Alibaba's PAI team pushed a significant update to Z-Image-Turbo-Fun-Controlnet-Union 2.1 this week. The main fixes target two problems that plagued the previous release: masks that bled into surrounding areas during inpainting, and bright artifacts that appeared when cranking up control strength values.
The team traced both issues to training problems. Insufficient mask randomness caused the model to learn mask patterns rather than ignore them, leading to auto-fill behavior during removal tasks. Separately, overfitting between the control and tile distillation stages produced those visible bright spots at higher control_context_scale values. The retrained models address both.
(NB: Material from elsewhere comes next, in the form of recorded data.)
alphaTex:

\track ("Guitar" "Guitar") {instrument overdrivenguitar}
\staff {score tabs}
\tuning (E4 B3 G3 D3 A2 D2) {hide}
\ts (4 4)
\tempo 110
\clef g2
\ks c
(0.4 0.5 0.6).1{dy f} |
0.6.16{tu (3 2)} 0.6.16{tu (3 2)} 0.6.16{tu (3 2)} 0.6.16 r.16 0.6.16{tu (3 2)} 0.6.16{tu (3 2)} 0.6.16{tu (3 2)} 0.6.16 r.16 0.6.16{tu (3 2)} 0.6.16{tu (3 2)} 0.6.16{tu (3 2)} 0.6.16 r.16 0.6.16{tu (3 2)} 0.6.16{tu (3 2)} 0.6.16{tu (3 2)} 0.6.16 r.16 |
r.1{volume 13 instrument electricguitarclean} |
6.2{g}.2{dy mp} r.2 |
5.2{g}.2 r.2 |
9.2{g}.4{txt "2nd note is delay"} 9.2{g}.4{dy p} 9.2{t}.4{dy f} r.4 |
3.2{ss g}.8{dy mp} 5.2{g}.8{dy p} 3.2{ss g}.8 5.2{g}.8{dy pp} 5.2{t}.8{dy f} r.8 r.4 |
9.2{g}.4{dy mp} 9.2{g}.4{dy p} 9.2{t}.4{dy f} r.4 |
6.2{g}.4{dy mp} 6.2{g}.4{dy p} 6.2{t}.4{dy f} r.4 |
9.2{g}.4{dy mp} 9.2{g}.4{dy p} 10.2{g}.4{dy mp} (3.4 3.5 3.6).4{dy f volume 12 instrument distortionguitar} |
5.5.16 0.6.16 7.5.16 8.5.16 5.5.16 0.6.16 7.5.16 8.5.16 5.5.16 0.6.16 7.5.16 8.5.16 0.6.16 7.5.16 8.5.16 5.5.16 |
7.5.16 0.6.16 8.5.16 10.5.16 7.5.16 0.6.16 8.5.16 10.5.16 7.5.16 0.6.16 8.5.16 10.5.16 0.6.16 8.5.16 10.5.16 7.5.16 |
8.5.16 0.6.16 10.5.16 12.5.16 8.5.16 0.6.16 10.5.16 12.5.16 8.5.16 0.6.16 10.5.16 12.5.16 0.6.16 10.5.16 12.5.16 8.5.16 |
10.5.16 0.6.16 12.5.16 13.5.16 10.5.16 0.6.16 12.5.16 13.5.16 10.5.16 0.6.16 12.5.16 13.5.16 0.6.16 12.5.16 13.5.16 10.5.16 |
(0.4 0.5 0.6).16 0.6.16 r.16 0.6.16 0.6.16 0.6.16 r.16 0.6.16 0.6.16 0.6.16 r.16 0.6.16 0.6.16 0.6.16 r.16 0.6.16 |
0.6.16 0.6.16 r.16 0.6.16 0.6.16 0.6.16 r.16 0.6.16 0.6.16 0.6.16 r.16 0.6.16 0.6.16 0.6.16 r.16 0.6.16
A new Lite variant weighs in at 1.9GB, down from the full model, with control applied across 5 layers instead of 17. The tradeoff is weaker conditioning, but the team reports it produces more natural blending in some scenarios. The dataset restructuring is notable too: training images now span 512 to 1536 pixels rather than a fixed 512px, which should improve robustness across resolutions.
The 8-step distilled version remains the recommended choice for most users. It restores the fast inference that Z-Image-Turbo originally promised but lost when ControlNet was first bolted on.
The Bottom Line: Practical fixes for real workflow problems, plus a lighter option for users running consumer GPUs.
QUICK FACTS
- Lite model size: 1.9GB (5 layers vs 17 in full version)
- Training resolution range: 512-1536px (previously fixed at 512px)
- Recommended inference: 8 steps for distilled model
- Optimal control_context_scale range: 0.65-0.90
- License: Apache 2.0